Use in Patients with Hepatic Impairment: Moderate and severe hepatic impairment do not affect exposure to tolvaptan to a clinically relevant extent. Avoid use of tolvaptan in patients with underlying liver disease.
Use in Patients with Renal Impairment: No dose adjustment is necessary based on renal function. There are no clinical trial data in patients with CrCl <10 mL/min, and, because drug effects on serum sodium levels are likely lost at very low levels of renal function, use in patients with a CrCl <10 mL/min is not recommended. No benefit can be expected in patients who are anuric [see Anuric patients under Contraindications, Pharmacology: Pharmacokinetics under Actions].

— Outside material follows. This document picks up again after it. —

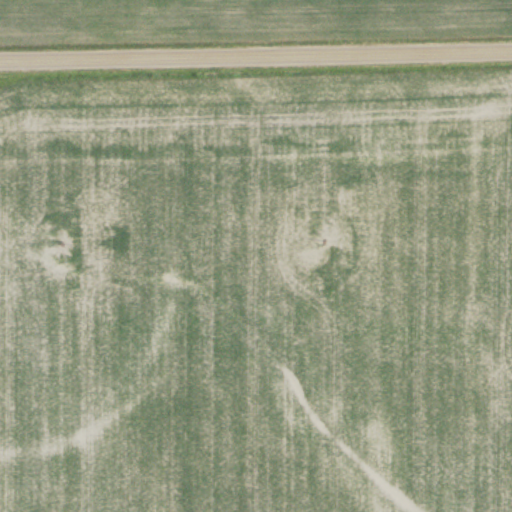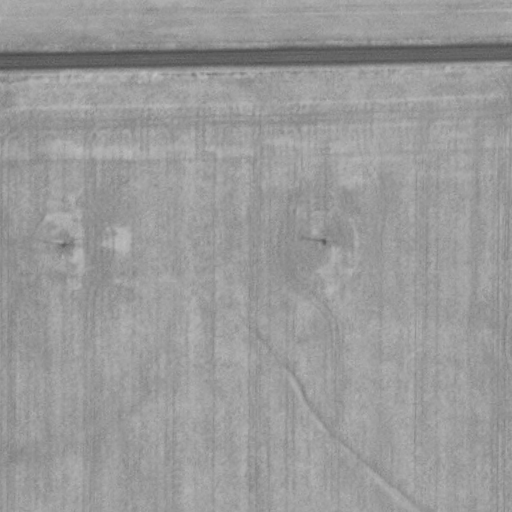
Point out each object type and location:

Use in Patients with Congestive Heart Failure: The exposure to SAMSCA in patients with congestive heart failure is not clinically relevantly increased. No dose adjustment is necessary.
Use in Children: Safety and effectiveness of SAMSCA in pediatric patients have not been established.
Use in the Elderly: A rapid decrease in circulating plasma volume or hemoconcentration associated with rapid diuresis may induce thromboembolism. SAMSCA should be administered with care and the patient's condition should be closely monitored. Elderly patients generally
have reduced physiological function and are known to be susceptible to dehydration.
Hyponatremia: Of the total number of hyponatremic subjects treated with SAMSCA in clinical studies, 42% were 65 and over, while 19% were 75 and over. No overall differences in safety or effectiveness were observed between these subjects and younger subjects, and other reported clinical experience has not identified differences in responses between the elderly and younger patients, but greater sensitivity of some older individuals cannot be ruled out. Increasing age has no effect on SAMSCA plasma concentrations.
Adjunct treatment of volume overload in heart failure: Initiation of SAMSCA at half dose (7.5 mg) is recommended in elderly patients with volume overload due to heart failure, because elderly patients were found to be at risk for hypernatremia.